Ein "Highlight" sei in diesem Jahr die Eröffnung des Platzes für Kinderrechte am Marienplatz in Lüneburg gewesen, bei dem selbstverständlich Mädchen und Jungen eingebunden gewesen seien: "Dieses Projekt zeigt deutlich das Partizipation nicht nur ein Schlagwort für dich ist. Mit einem Malwettbewerb wurden Kinder aktiv in die Gestaltung des Platzes für Kinderrechte mit eingebunden."

Eleonore Tatge bedankte sich für die Ehre und hielt eine selbstbewusste Rede: "Ich habe viele „Weltbilder“ erschüttert, wenn ich erwähnte, dass das größte Leid, die meiste Gewalt, die Kinder erleben, in der eigenen Familie stattfindet."
Intensiv könne sie erst im Ruhestand mit Kindern arbeiten, "weil ich nicht mehr dem Strafverfolgungszwang unterliege. Bei Gewalt gegen Kinder müssen wir besonders vorsichtig sein und nicht über den Kopf von betroffenen Kindern hinweg handeln, um sie nicht ein zweites Mal zu traumatisierten".

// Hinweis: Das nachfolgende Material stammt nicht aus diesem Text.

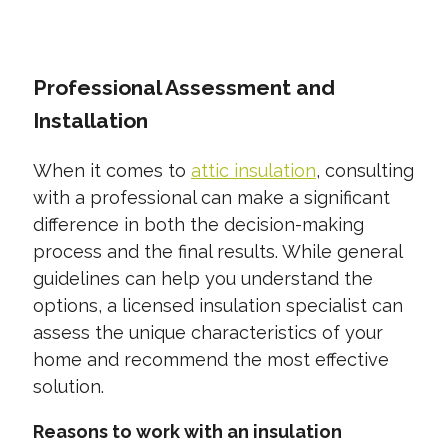
CONTACT US TODAY
Professional Assessment and
Installation
When it comes to
attic insulation
, consulting
with a professional can make a significant
difference in both the decision-making
process and the final results. While general
guidelines can help you understand the
options, a licensed insulation specialist can
assess the unique characteristics of your
home and recommend the most effective
solution.
Reasons to work with an insulation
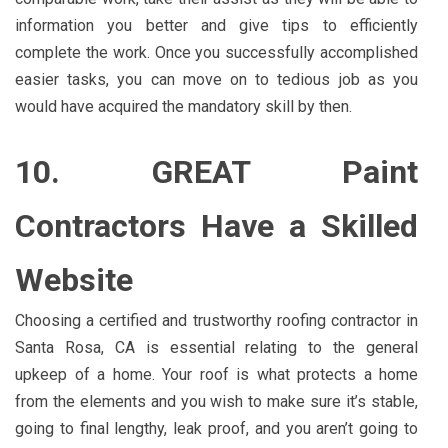
information you better and give tips to efficiently
complete the work. Once you successfully accomplished
easier tasks, you can move on to tedious job as you
would have acquired the mandatory skill by then.
10. GREAT Paint
Contractors Have a Skilled
Website
Choosing a certified and trustworthy roofing contractor in
Santa Rosa, CA is essential relating to the general
upkeep of a home. Your roof is what protects a home
from the elements and you wish to make sure it’s stable,
going to final lengthy, leak proof, and you aren’t going to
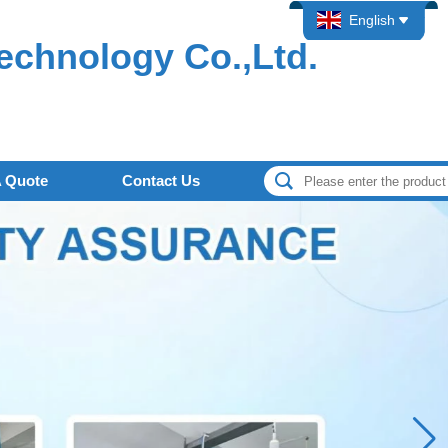
English
echnology Co.,Ltd.
A Quote
Contact Us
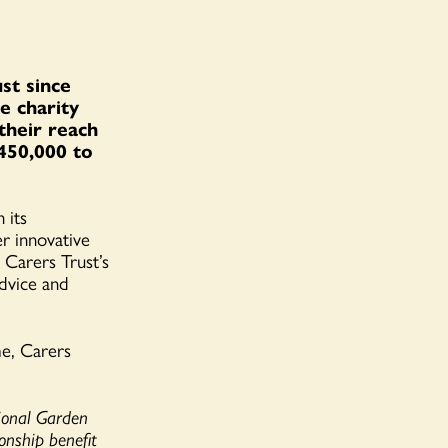
st since
e charity
 their reach
450,000 to
 its
er innovative
 Carers Trust’s
advice and
me, Carers
ional Garden
onship benefit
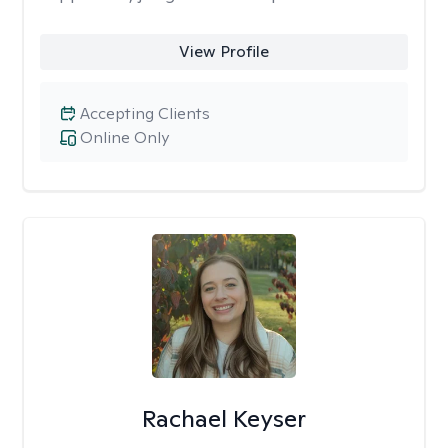
View Profile
Accepting Clients
Online Only
Rachael Keyser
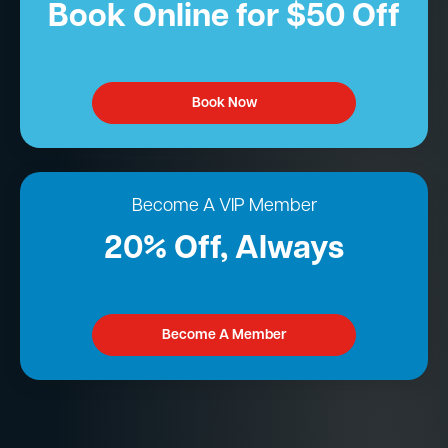
Book Online for $50 Off
Book Now
Become A VIP Member
20% Off, Always
Become A Member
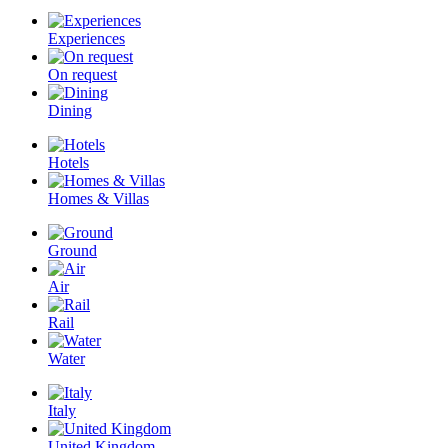
Experiences
On request
Dining
Hotels
Homes & Villas
Ground
Air
Rail
Water
Italy
United Kingdom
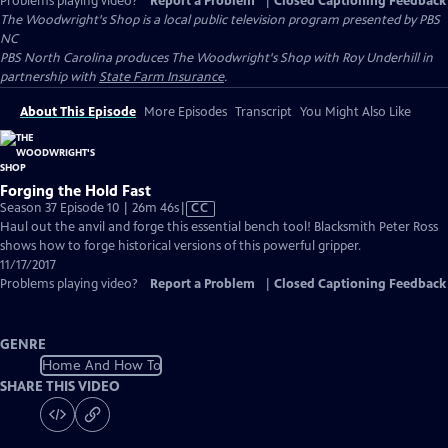
Problems playing video?
Report a Problem
|
Closed Captioning Feedback
The Woodwright's Shop
is a local public television program presented by
PBS
NC
PBS North Carolina produces The Woodwright's Shop with Roy Underhill in
partnership with
State Farm Insurance
.
About This Episode
More Episodes
Transcript
You Might Also Like
Forging the Hold Fast
Video
Season 37 Episode 10 | 26m 46s
|
CC
has
Haul out the anvil and forge this essential bench tool! Blacksmith Peter Ross
Closed
shows how to forge historical versions of this powerful gripper.
Captions
11/17/2017
Problems playing video?
Report a Problem
|
Closed Captioning Feedback
GENRE
Home And How To
SHARE THIS VIDEO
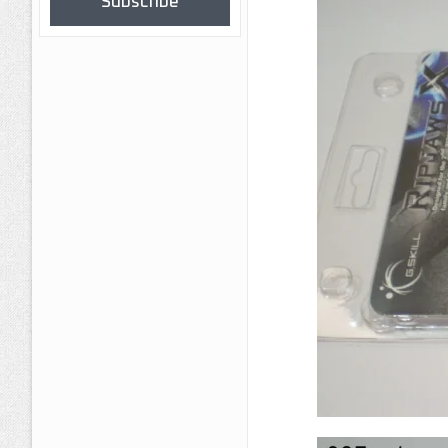
Subscribe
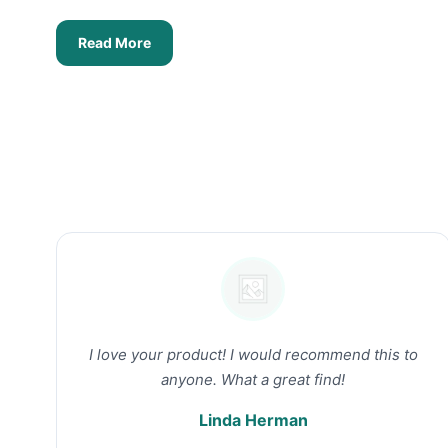
Read More
I love your product! I would recommend this to
anyone. What a great find!
Linda Herman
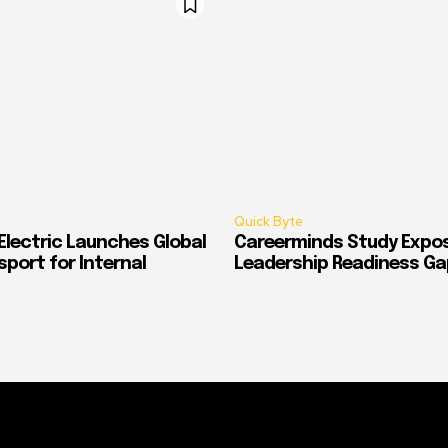
Quick Byte
Electric Launches Global
Careerminds Study Expos
port for Internal
Leadership Readiness Ga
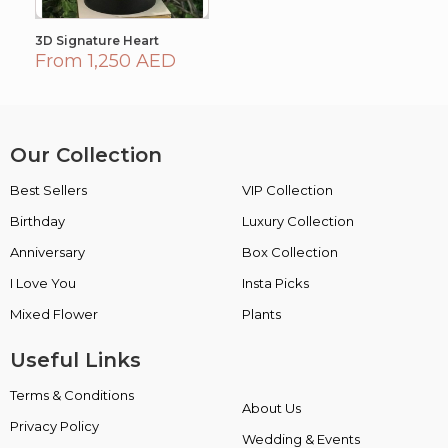
3D Signature Heart
From 1,250 AED
Our Collection
Best Sellers
VIP Collection
Birthday
Luxury Collection
Anniversary
Box Collection
I Love You
Insta Picks
Mixed Flower
Plants
Useful Links
Terms & Conditions
About Us
Privacy Policy
Wedding & Events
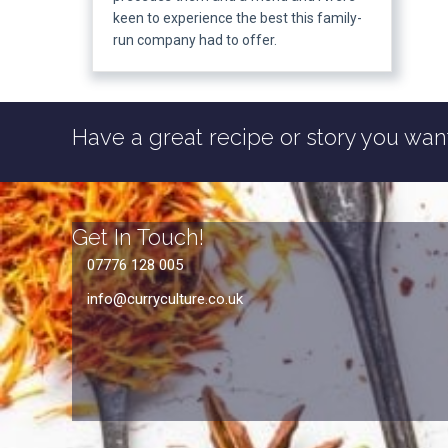
keen to experience the best this family-
run company had to offer.
Have a great recipe or story you want
Get In Touch!
07776 128 005
info@curryculture.co.uk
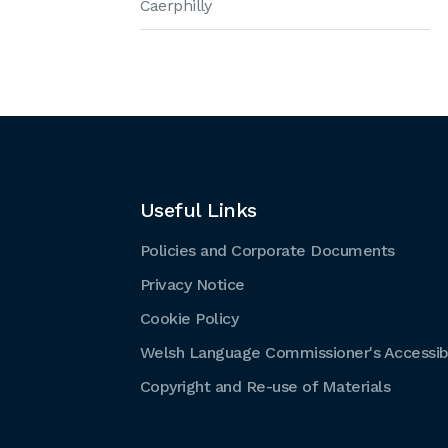
Caerphilly
Useful Links
Policies and Corporate Documents
Privacy Notice
Cookie Policy
Welsh Language Commissioner's Accessibi
Copyright and Re-use of Materials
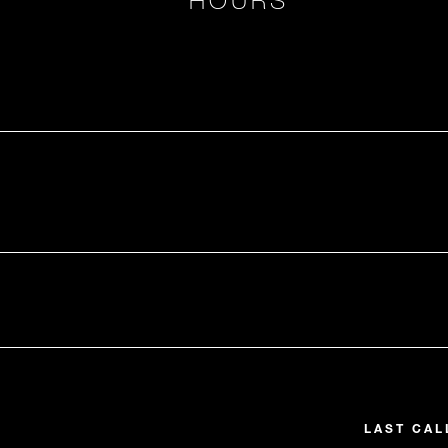
LAST CAL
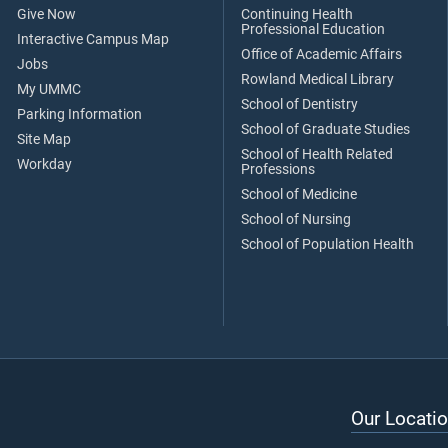
Give Now
Continuing Health
Professional Education
Interactive Campus Map
Office of Academic Affairs
Jobs
Rowland Medical Library
My UMMC
School of Dentistry
Parking Information
School of Graduate Studies
Site Map
School of Health Related
Workday
Professions
School of Medicine
School of Nursing
School of Population Health
Our Locatio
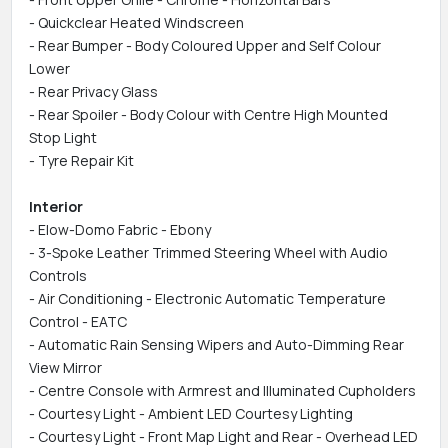
- Quickclear Heated Windscreen
- Rear Bumper - Body Coloured Upper and Self Colour
Lower
- Rear Privacy Glass
- Rear Spoiler - Body Colour with Centre High Mounted
Stop Light
- Tyre Repair Kit
Interior
- Elow-Domo Fabric - Ebony
- 3-Spoke Leather Trimmed Steering Wheel with Audio
Controls
- Air Conditioning - Electronic Automatic Temperature
Control - EATC
- Automatic Rain Sensing Wipers and Auto-Dimming Rear
View Mirror
- Centre Console with Armrest and Illuminated Cupholders
- Courtesy Light - Ambient LED Courtesy Lighting
- Courtesy Light - Front Map Light and Rear - Overhead LED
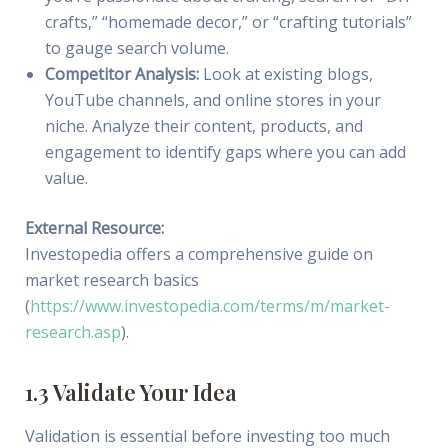
crafts,” “homemade decor,” or “crafting tutorials”
to gauge search volume.
Competitor Analysis:
Look at existing blogs,
YouTube channels, and online stores in your
niche. Analyze their content, products, and
engagement to identify gaps where you can add
value.
External Resource:
Investopedia offers a comprehensive guide on
market research basics
(
https://www.investopedia.com/terms/m/market-
research.asp
).
1.3 Validate Your Idea
Validation is essential before investing too much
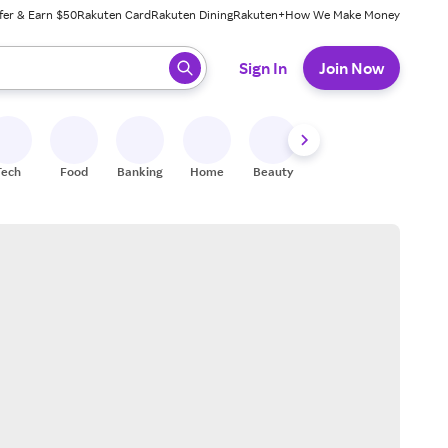
fer & Earn $50
Rakuten Card
Rakuten Dining
Rakuten+
How We Make Money
 ready, press enter to select.
Sign In
Join Now
Tech
Food
Banking
Home
Beauty
Shoes
Fitness
A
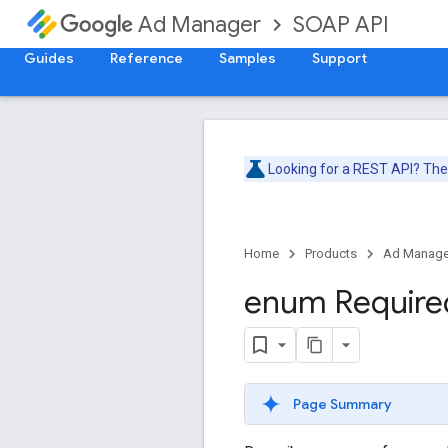
SOAP API
Ad Manager
Guides
Reference
Samples
Support
Looking for a REST API? Th
Home
Products
Ad Manage
enum Require
Page Summary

Mit ihrem "Herzensprojekt" mit dem Titel „Du darfst es sagen!“ habe sie erst mit ihrer Pensionierung beginnen können: "Ich unterrichte Kinder, knapp einhundert Schulklassen waren schon dabei, darüber, dass sie über Gewalt in der Familie sprechen dürfen und Hilfe bekommen. Diese Aufklärungsarbeit ist deshalb so wichtig, weil Kinder glauben, dass sie über diese Dinge nicht sprechen dürfen. Einerseits suggeriert das Verhalten der Eltern, dass nicht darüber geredet wird. Andererseits haben sie Angst, das Jugendamt könnte sie aus der Familie nehmen und übernehmen damit die Verantwortung für den Fortbestand der Familie. Und nicht zuletzt schweigen viele Kinder aus Scham und dem Gefühl, mitschuldig zu sein."

Kinder bräuchtenn aber Unterstützung von Erwachsenen, wenn sie von Gewalt betroffen seien. Doch müssten eben richtig reagieren. Doch es gehe auch um wie Kinderarmut, Kinderrechte und Partizipation. Aus diesem Grund habe sie gerne den Vorsitz des KSB von Vorgängerin Monika Montz übernommen. Sie freue sich sehr über die Ehre und Anerkennung des Bürgervereins. Carlo Eggeling

© Fotos: Boldt


Kommentare Kommentare

Kommentar von Hans
am 17.11.2024 um 05:26:07 Uhr
Eine verdiente Auszeichnung für Frau Tatge für ihr aufklärendes Engagement in einer schwierigen Thematik, die leider immer noch mit vielen Tabus und Unwissenheit behaftet ist.
Ich habe den Platz der Kinderrechte besucht und fand es besonders schön, dass dort auch die Haupt-Betroffenen, nämlich die Kinder, mitgewirkt haben.
Kommentar von marion heinle
am 17.11.2024 um 08:36:55 Uhr
Eine ganz tolle Arbeit und ich gratuliere Ihr von ganzen herzen
Kommentar von Ilona Schaper
am 17.11.2024 um 09:39:34 Uhr
Das hat Frau Tatge sehr verdient!!!
Ich freue mich, dass so viel Engagement gewürdigt wird!